[Data shown Boundary: Start]
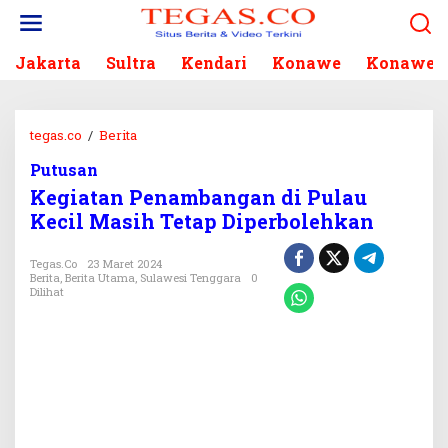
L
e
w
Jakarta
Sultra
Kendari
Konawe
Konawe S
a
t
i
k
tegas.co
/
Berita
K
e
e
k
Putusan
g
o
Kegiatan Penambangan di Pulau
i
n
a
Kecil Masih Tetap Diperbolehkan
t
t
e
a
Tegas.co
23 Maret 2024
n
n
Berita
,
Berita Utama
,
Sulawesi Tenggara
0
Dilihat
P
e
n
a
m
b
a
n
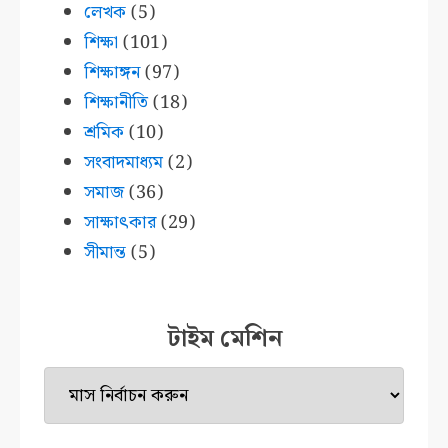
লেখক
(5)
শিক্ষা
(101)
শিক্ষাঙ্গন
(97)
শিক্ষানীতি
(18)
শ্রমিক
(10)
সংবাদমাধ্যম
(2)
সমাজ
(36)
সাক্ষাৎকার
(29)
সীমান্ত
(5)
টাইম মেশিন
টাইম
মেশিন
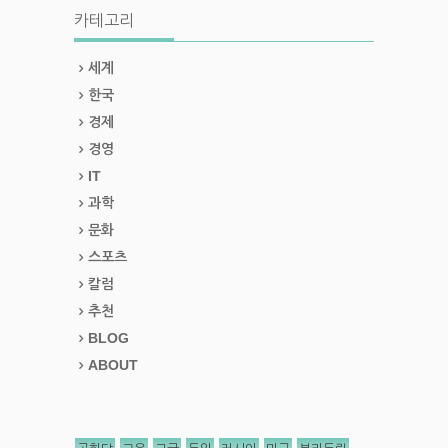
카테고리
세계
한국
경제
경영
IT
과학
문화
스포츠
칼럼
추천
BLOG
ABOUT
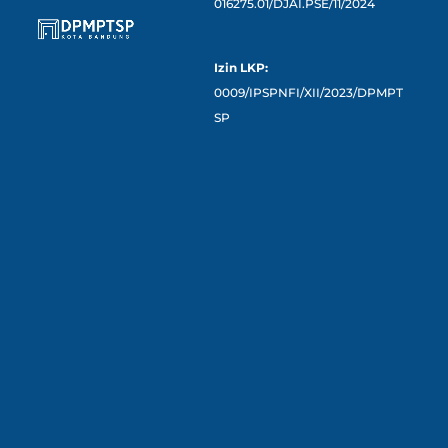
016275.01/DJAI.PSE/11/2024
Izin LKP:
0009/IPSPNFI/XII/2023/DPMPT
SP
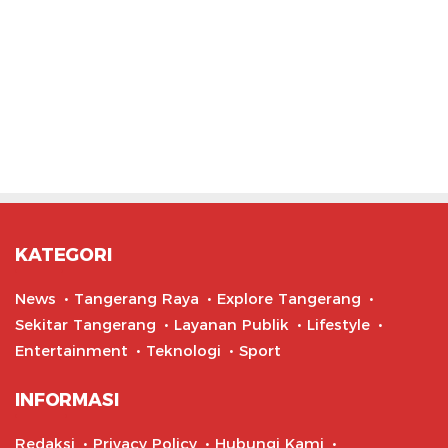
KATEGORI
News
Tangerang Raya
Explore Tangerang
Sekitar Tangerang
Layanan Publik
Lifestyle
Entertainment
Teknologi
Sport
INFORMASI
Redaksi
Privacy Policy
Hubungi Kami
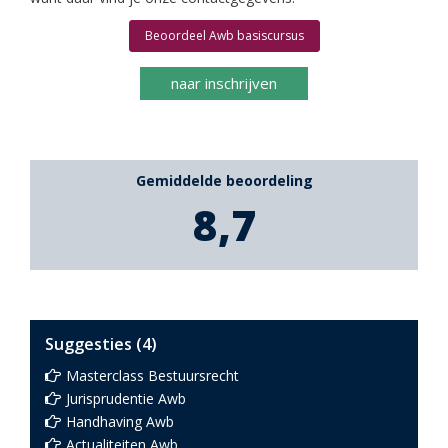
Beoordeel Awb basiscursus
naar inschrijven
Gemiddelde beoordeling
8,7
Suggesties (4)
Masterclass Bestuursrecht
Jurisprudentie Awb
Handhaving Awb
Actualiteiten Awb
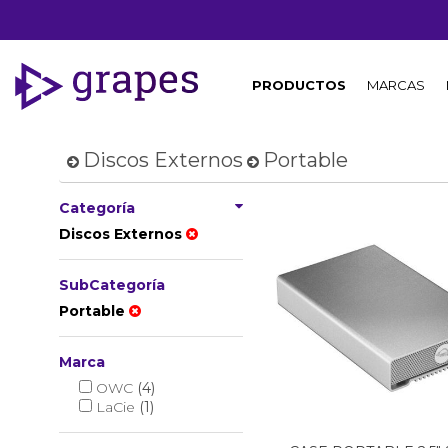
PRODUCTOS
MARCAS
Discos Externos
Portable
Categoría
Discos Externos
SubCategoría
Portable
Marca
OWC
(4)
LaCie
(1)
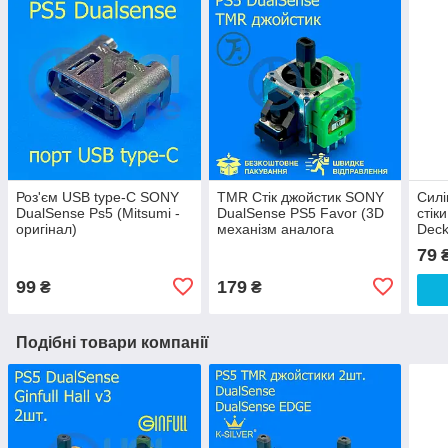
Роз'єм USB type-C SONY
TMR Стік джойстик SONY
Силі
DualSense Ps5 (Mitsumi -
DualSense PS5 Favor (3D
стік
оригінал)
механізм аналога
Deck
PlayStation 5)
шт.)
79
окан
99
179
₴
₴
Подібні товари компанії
[Data shown Boundary: End]
[Data shown Boundary: Start]
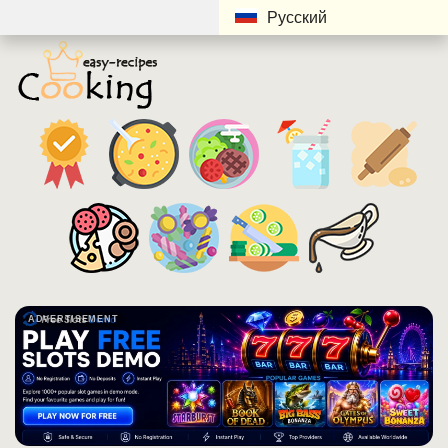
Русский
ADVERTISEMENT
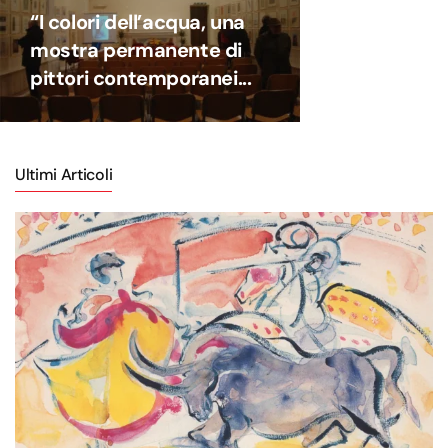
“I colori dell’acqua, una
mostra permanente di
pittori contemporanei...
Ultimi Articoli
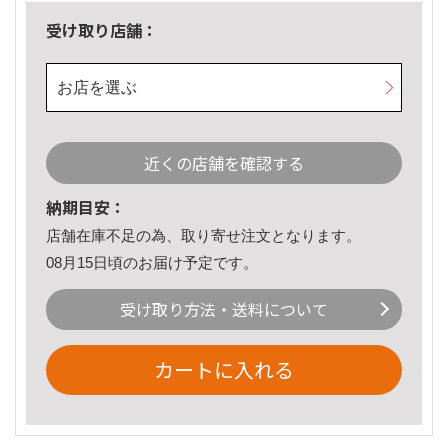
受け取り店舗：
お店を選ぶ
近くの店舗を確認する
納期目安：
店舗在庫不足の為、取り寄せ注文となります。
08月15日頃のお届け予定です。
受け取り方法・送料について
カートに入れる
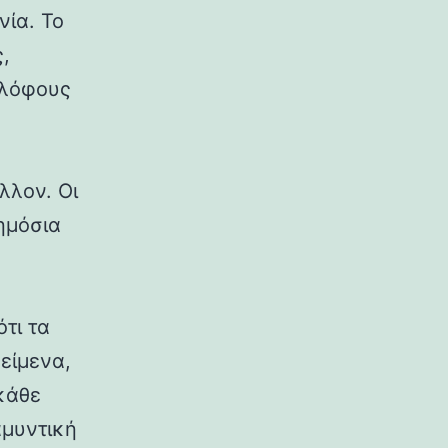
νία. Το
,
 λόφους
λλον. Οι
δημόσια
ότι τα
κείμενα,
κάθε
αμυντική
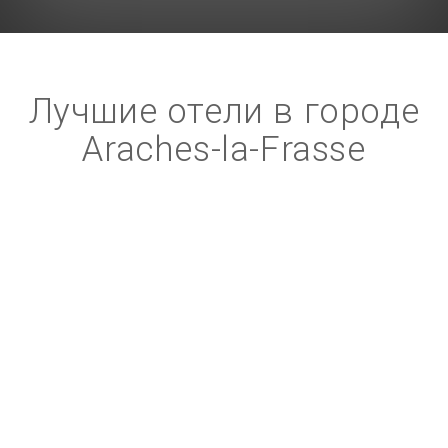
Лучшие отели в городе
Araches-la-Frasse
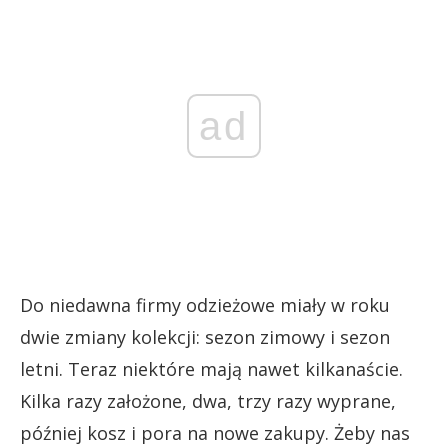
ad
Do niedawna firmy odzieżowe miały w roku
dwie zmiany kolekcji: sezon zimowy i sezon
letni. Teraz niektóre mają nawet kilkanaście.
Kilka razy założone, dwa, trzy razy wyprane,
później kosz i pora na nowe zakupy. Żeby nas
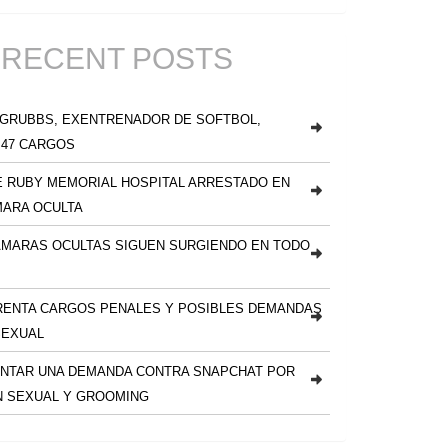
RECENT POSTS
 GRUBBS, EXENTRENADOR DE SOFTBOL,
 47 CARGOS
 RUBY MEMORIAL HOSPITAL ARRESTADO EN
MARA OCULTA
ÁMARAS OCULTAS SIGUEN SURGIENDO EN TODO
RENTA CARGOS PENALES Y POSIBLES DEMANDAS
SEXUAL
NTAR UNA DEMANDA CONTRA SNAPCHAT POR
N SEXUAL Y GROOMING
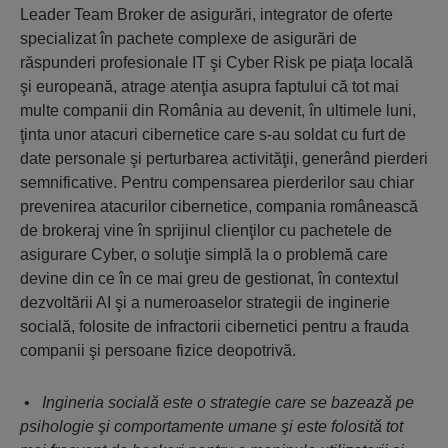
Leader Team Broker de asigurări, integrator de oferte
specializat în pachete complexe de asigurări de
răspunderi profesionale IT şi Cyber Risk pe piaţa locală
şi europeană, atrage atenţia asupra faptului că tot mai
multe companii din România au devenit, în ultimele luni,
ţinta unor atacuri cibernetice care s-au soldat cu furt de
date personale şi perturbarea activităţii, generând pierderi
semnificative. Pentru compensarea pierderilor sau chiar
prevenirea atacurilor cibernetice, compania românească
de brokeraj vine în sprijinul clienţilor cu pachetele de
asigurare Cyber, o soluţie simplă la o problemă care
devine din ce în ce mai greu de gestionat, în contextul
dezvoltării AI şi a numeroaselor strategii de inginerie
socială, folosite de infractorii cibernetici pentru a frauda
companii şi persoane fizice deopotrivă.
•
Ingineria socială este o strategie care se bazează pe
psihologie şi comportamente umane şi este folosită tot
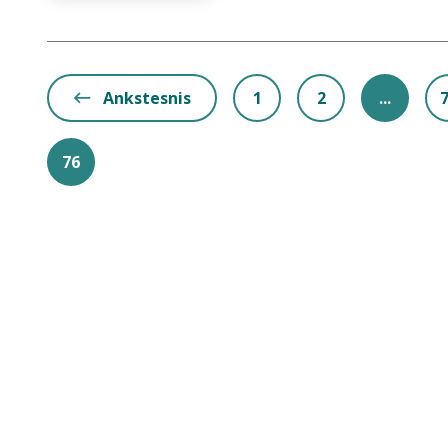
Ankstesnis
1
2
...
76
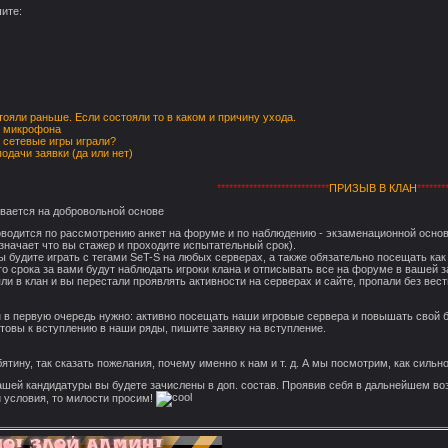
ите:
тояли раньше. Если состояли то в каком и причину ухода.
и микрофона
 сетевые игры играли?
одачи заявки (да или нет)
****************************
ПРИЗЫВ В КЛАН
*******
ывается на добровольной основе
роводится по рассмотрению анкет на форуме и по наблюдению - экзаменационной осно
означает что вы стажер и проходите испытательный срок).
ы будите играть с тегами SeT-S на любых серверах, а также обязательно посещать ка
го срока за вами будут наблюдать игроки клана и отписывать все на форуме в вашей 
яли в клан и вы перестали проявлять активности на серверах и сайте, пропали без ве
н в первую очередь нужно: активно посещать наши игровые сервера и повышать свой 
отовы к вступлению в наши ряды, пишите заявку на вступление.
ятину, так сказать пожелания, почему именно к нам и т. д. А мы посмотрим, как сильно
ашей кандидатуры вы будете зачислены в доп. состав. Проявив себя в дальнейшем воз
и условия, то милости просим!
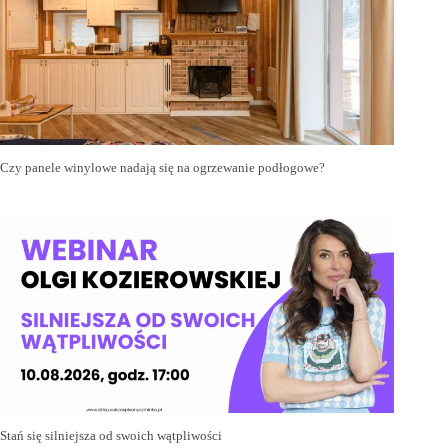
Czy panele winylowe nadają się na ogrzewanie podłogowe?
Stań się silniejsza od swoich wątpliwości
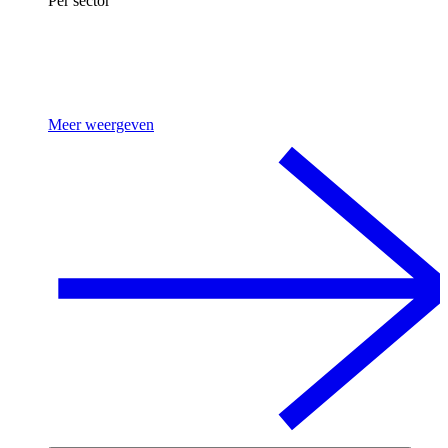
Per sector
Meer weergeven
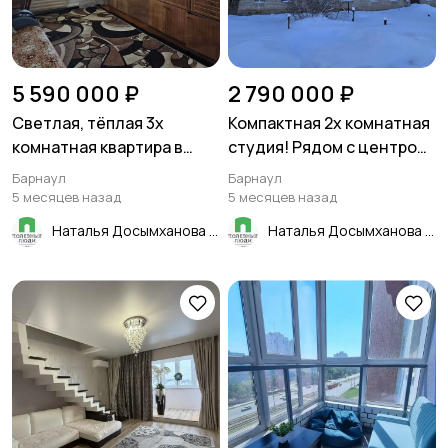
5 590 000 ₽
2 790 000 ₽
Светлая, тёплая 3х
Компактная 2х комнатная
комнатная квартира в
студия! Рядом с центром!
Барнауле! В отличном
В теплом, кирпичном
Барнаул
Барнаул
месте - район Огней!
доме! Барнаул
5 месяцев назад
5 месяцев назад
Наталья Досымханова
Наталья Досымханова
[Data shown Boundary: End]
Only one number is wanted: how many lines of the data above include the word "комнатная".

2